Copy every line of the entries that has the string "middle" in it.

| Dataset content |
--- START ---

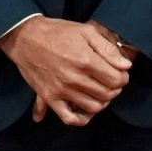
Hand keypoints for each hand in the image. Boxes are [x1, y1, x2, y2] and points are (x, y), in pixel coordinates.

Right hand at [0, 17, 134, 126]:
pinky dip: (81, 119)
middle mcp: (75, 78)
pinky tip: (85, 112)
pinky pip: (69, 118)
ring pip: (94, 108)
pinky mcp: (50, 97)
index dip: (122, 77)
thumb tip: (126, 66)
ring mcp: (62, 90)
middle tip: (109, 81)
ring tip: (98, 92)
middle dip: (114, 89)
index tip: (119, 73)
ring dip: (101, 102)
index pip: (117, 80)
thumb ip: (107, 48)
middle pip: (108, 94)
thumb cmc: (57, 32)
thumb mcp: (85, 31)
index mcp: (86, 60)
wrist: (25, 37)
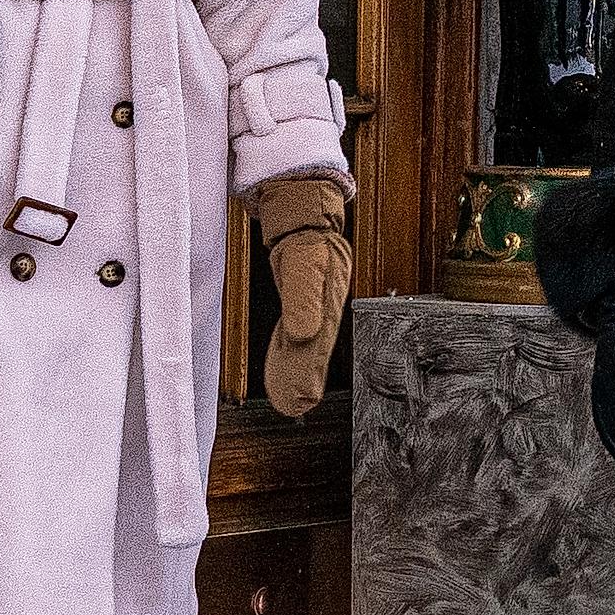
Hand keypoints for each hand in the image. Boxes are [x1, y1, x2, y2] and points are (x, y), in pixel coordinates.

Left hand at [255, 173, 351, 418]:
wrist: (305, 206)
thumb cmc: (306, 233)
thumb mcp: (303, 262)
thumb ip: (302, 298)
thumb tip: (302, 335)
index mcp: (329, 300)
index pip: (317, 345)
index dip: (307, 375)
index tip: (298, 403)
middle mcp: (326, 306)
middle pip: (314, 349)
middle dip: (304, 379)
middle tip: (292, 408)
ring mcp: (317, 303)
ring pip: (307, 343)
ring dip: (297, 370)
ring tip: (289, 399)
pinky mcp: (306, 299)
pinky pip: (299, 331)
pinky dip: (291, 351)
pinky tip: (285, 365)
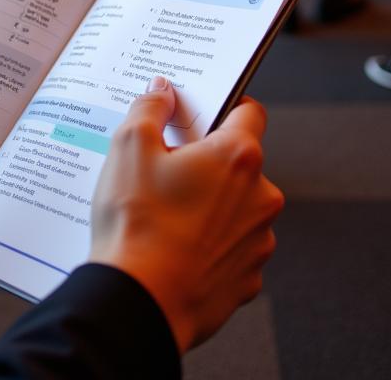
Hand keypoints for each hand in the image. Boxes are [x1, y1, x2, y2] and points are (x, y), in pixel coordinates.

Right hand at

--- END ---

| Exercise answer |
middle mcp: (75, 78)
middle tip: (109, 81)
middle dip: (114, 89)
middle pip: (108, 94)
middle mcp: (326, 306)
middle pip: (314, 349)
middle dip: (304, 379)
middle tip: (292, 408)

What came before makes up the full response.